:: Document segment

Two former Chief Justices of India, Justice U.U. Lalit and Justice Sanjiv Khanna, underlined the urgent need to curb white-collar crime to safeguard India’s economic integrity and realise the national vision of Viksit Bharat 2047. Speaking at the TPF–Dayitva: National Legal Conference on Combating White-Collar Crime, organised by the Terapanth Professional Forum (TPF), the jurists called for systemic reforms, legal coherence, and ethical renewal to restore public trust in institutions.
The conference also witnessed the unveiling of a 10-point Charter on Combating White-Collar Crime, outlining policy, institutional and ethical measures to strengthen transparency, coordination among enforcement agencies, and professional accountability. Raj Kumar Nahataa, National Convenor of TPF, announced that the Charter would soon be formally submitted to the Hon’ble Chief Justice of India for consideration.
Nahataa urged professionals to rise above self-interest and embrace their dayitva, their
duty to uphold ethical conduct in public and private life. “Let us resolve that we will uphold not only the letter of the law, but also the spirit of honesty and integrity. If we all unite in this collective mission, the day is not far when our nation will once again be known as the golden bird – Sone Ki Chidiya,” he said.
Justice Lalit observed that white-collar crimes are eating into the economic fabric of the nation, weakening institutions and corroding trust. He emphasised the need for a coherent statutory and institutional mechanism that ensures accountability and transparency, warning that “fragmented enforcement and overlapping jurisdictions delay justice and weaken deterrence.”
Echoing similar concerns, Justice Khanna noted that white-collar crime challenges not only the boundaries of law but the conscience of governance itself. He urged law enforcement agencies to balance firmness with empathy, stressing that “the strength of our justice system lies not in the severity of punishment, but in the certainty of justice.”
Adding an enforcement perspective, Karnal Singh, Former Director, Enforcement Directorate, said that India must adopt a lead agency concept to harmonise the work of multiple investigative bodies. “Lack of coordination among agencies probing the same case leads to duplication, delays, and incomplete prosecution,” he said, highlighting the need for an integrated and evidence-sharing framework.
The TPF–Dayitva Conference, attended by over a thousand professionals from law, finance, medicine, and academia, emerged as a clarion call for India’s professional community to act as collective whistleblowers and ethical guardians. As deliberations concluded, a powerful consensus resonated across sessions — that India’s march toward Viksit Bharat 2047 depends as much on moral vigilance and professional integrity as it does on economic progress and legal reform.

::::
:: Exercise data

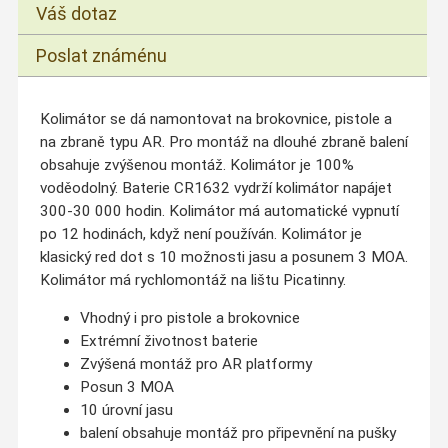
Váš dotaz
Poslat známénu
Kolimátor se dá namontovat na brokovnice, pistole a
na zbraně typu AR. Pro montáž na dlouhé zbraně balení
obsahuje zvýšenou montáž. Kolimátor je 100%
voděodolný. Baterie CR1632 vydrží kolimátor napájet
300-30 000 hodin. Kolimátor má automatické vypnutí
po 12 hodinách, když není používán. Kolimátor je
klasický red dot s 10 možnosti jasu a posunem 3 MOA.
Kolimátor má rychlomontáž na lištu Picatinny.
Vhodný i pro pistole a brokovnice
Extrémní životnost baterie
Zvýšená montáž pro AR platformy
Posun 3 MOA
10 úrovní jasu
balení obsahuje montáž pro připevnění na pušky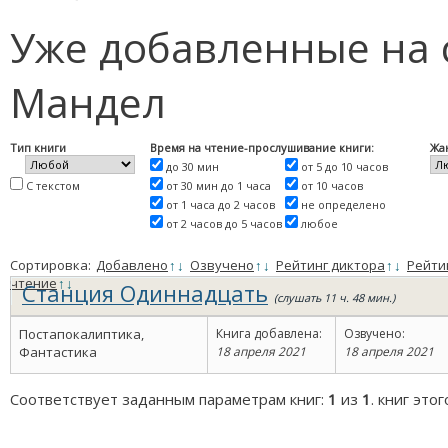
Уже добавленные на 
Мандел
Тип книги
Время на чтение-прослушивание книги:
Жа
до 30 мин
от 5 до 10 часов
С текстом
от 30 мин до 1 часа
от 10 часов
от 1 часа до 2 часов
не определено
от 2 часов до 5 часов
любое
Сортировка:
Добавлено
↑
↓
Озвучено
↑
↓
Рейтинг диктора
↑
↓
Рейти
чтение
↑
↓
Станция Одиннадцать
(слушать 11 ч. 48 мин.)
Постапокалиптика,
Книга добавлена:
Озвучено:
Фантастика
18 апреля 2021
18 апреля 2021
Соответствует заданным параметрам книг:
1
из
1
. книг это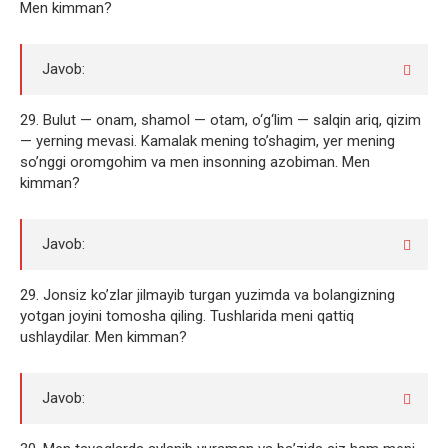
Men kimman?
Javob:
29. Bulut — onam, shamol — otam, o‘g‘lim — salqin ariq, qizim
— yerning mevasi. Kamalak mening to’shagim, yer mening
so’nggi oromgohim va men insonning azobiman. Men
kimman?
Javob:
29. Jonsiz ko’zlar jilmayib turgan yuzimda va bolangizning
yotgan joyini tomosha qiling. Tushlarida meni qattiq
ushlaydilar. Men kimman?
Javob: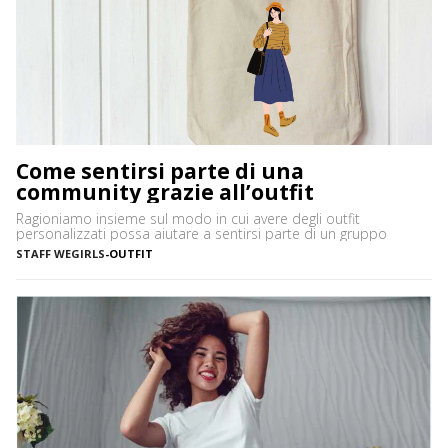
Come sentirsi parte di una
community grazie all’outfit
Ragioniamo insieme sul modo in cui avere degli outfit
personalizzati possa aiutare a sentirsi parte di un gruppo
STAFF WEGIRLS
-
OUTFIT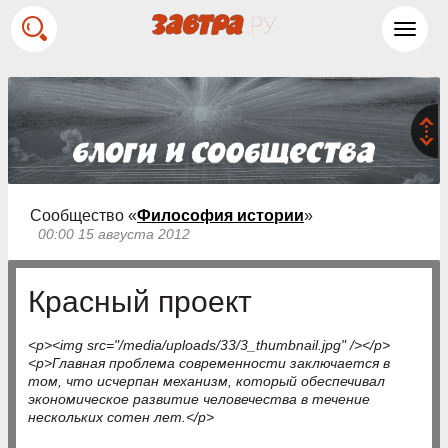
Toggl
navig
Сообщество «
Философия истории
»
00:00 15 августа 2012
Красный проект
<p><img src="/media/uploads/33/3_thumbnail.jpg" /></p>
<p>Главная проблема современности заключается в
том, что исчерпан механизм, который обеспечивал
экономическое развитие человечества в течение
нескольких сотен лет.</p>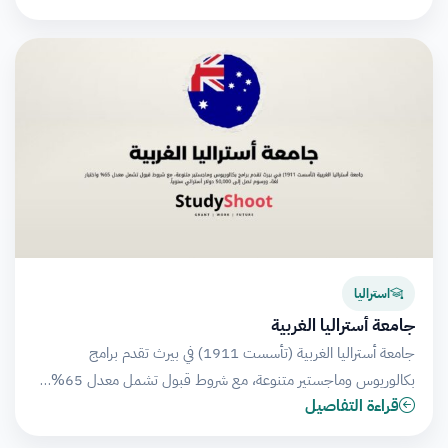
استراليا
جامعة أستراليا الغربية
جامعة أستراليا الغربية (تأسست 1911) في بيرث تقدم برامج
بكالوريوس وماجستير متنوعة، مع شروط قبول تشمل معدل 65%…
قراءة التفاصيل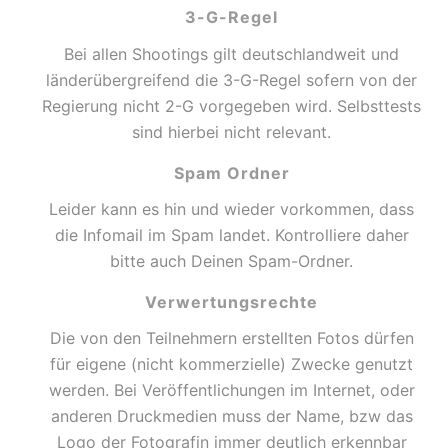
3-G-Regel
Bei allen Shootings gilt deutschlandweit und
länderübergreifend die 3-G-Regel sofern von der
Regierung nicht 2-G vorgegeben wird. Selbsttests
sind hierbei nicht relevant.
Spam Ordner
Leider kann es hin und wieder vorkommen, dass
die Infomail im Spam landet. Kontrolliere daher
bitte auch Deinen Spam-Ordner.
Verwertungsrechte
Die von den Teilnehmern erstellten Fotos dürfen
für eigene (nicht kommerzielle) Zwecke genutzt
werden. Bei Veröffentlichungen im Internet, oder
anderen Druckmedien muss der Name, bzw das
Logo der Fotografin immer deutlich erkennbar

::::

Tasks for this exercise:
• 1. Summarize the conference report in two sentences.
• 2. Reproduce the passage of the conference report between "Adding an enforcement" and "and legal reform.", inclusive.
The rows have no connection to the conference report.

Responses to the exercise:
• 1. At a Terapanth Professional Forum conference on combating white-collar crime, former Chief Justices of India U.U. Lalit and Sanjiv Khanna called for systemic reforms, legal coherence and ethical renewal to protect India's economic integrity and realize the vision of Viksit Bharat 2047. The conference also unveiled a 10-point Charter on Combating White-Collar Crime, which TPF National Convenor Raj Kumar Nahataa said would soon be formally submitted to the Chief Justice of India.

• 2.
Adding an enforcement perspective, Karnal Singh, Former Director, Enforcement Directorate, said that India must adopt a lead agency concept to harmonise the work of multiple investigative bodies. “Lack of coordination among agencies probing the same case leads to duplication, delays, and incomplete prosecution,” he said, highlighting the need for an integrated and evidence-sharing framework.
The TPF–Dayitva Conference, attended by over a thousand professionals from law, finance, medicine, and academia, emerged as a clarion call for India’s professional community to act as collective whistleblowers and ethical guardians. As deliberations concluded, a powerful consensus resonated across sessions — that India’s march toward Viksit Bharat 2047 depends as much on moral vigilance and professional integrity as it does on economic progress and legal reform.